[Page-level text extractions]

☆ ☆ ☆ ☆ ☆

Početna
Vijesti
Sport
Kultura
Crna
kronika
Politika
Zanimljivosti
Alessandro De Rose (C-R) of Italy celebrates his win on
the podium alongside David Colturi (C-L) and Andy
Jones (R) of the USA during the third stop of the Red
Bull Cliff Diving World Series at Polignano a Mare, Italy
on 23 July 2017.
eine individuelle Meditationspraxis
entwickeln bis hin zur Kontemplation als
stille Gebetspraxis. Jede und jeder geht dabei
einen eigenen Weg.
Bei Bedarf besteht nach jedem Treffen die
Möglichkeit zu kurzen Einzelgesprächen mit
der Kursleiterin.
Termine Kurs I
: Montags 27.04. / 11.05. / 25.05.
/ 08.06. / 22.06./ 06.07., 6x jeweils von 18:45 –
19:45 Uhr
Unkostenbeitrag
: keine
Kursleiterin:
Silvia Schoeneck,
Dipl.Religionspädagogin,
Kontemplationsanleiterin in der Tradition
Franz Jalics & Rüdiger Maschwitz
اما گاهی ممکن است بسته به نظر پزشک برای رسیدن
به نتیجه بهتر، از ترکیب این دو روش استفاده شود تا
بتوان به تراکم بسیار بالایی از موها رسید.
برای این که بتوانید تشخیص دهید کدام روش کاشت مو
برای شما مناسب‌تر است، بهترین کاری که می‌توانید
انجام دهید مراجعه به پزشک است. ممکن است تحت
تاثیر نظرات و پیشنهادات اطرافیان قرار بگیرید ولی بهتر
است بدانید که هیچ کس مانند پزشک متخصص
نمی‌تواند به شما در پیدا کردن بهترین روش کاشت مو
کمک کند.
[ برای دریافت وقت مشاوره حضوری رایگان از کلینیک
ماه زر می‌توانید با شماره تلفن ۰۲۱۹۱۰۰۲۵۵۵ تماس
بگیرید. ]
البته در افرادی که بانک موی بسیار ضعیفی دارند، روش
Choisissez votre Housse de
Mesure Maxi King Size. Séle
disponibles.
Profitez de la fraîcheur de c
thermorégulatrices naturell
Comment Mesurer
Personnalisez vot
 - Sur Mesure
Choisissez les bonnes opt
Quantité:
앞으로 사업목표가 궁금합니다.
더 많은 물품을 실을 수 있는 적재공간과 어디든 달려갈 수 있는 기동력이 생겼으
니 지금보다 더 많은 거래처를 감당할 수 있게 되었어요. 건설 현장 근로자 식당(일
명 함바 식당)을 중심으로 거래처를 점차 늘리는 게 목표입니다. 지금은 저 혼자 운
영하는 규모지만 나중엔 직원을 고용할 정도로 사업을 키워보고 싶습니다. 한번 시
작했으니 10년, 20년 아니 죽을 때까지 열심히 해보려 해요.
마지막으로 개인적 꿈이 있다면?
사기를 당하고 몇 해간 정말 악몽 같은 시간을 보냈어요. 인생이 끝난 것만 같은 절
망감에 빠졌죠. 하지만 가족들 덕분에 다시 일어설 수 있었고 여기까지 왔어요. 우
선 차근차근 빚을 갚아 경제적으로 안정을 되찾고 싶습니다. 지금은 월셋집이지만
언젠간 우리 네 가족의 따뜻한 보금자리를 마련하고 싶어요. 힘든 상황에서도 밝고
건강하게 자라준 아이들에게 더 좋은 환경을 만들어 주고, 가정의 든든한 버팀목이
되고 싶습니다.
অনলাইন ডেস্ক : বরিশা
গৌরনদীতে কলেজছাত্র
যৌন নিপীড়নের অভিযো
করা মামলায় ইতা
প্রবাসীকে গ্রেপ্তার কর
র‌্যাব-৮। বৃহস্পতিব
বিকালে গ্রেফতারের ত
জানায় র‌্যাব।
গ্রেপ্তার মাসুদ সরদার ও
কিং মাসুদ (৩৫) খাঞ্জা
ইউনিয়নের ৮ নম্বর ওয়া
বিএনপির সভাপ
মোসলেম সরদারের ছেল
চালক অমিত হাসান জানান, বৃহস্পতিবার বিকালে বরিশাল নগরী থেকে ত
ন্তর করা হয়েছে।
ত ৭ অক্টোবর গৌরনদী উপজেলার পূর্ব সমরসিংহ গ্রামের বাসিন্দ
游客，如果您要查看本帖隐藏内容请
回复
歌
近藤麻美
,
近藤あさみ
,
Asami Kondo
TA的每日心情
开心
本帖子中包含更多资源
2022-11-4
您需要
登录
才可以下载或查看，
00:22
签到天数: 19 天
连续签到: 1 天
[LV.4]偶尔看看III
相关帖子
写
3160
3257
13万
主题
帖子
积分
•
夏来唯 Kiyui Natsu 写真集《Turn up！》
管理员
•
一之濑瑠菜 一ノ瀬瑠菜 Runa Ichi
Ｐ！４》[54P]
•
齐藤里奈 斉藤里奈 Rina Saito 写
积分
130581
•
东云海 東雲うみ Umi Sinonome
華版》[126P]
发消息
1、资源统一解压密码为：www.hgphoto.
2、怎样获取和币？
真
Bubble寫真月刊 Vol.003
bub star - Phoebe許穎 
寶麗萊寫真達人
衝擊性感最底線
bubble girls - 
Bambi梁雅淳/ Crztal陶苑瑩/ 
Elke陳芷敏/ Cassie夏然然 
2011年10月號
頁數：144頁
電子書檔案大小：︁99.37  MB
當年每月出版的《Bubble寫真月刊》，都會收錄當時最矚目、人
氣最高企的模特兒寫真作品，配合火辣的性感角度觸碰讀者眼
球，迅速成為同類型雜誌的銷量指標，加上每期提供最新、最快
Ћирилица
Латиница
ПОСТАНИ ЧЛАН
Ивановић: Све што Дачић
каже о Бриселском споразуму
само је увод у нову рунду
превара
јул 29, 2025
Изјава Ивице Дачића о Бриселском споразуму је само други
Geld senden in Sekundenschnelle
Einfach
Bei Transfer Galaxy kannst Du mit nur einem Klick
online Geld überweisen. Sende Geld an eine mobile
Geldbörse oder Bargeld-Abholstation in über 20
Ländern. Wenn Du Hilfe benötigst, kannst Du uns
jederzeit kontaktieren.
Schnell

☆ ☆ ☆ ☆ ☆

The output should be exactly the lines above from the line containing "انجام دهید مراجعه به پزشک است. ممکن است تحت" to the line containing "작했으니 10년, 20년 아니 죽을 때까지 열심히 해보려 해요.", inclusive, with no other lines.

انجام دهید مراجعه به پزشک است. ممکن است تحت
تاثیر نظرات و پیشنهادات اطرافیان قرار بگیرید ولی بهتر
است بدانید که هیچ کس مانند پزشک متخصص
نمی‌تواند به شما در پیدا کردن بهترین روش کاشت مو
کمک کند.
[ برای دریافت وقت مشاوره حضوری رایگان از کلینیک
ماه زر می‌توانید با شماره تلفن ۰۲۱۹۱۰۰۲۵۵۵ تماس
بگیرید. ]
البته در افرادی که بانک موی بسیار ضعیفی دارند، روش
Choisissez votre Housse de
Mesure Maxi King Size. Séle
disponibles.
Profitez de la fraîcheur de c
thermorégulatrices naturell
Comment Mesurer
Personnalisez vot
 - Sur Mesure
Choisissez les bonnes opt
Quantité:
앞으로 사업목표가 궁금합니다.
더 많은 물품을 실을 수 있는 적재공간과 어디든 달려갈 수 있는 기동력이 생겼으
니 지금보다 더 많은 거래처를 감당할 수 있게 되었어요. 건설 현장 근로자 식당(일
명 함바 식당)을 중심으로 거래처를 점차 늘리는 게 목표입니다. 지금은 저 혼자 운
영하는 규모지만 나중엔 직원을 고용할 정도로 사업을 키워보고 싶습니다. 한번 시
작했으니 10년, 20년 아니 죽을 때까지 열심히 해보려 해요.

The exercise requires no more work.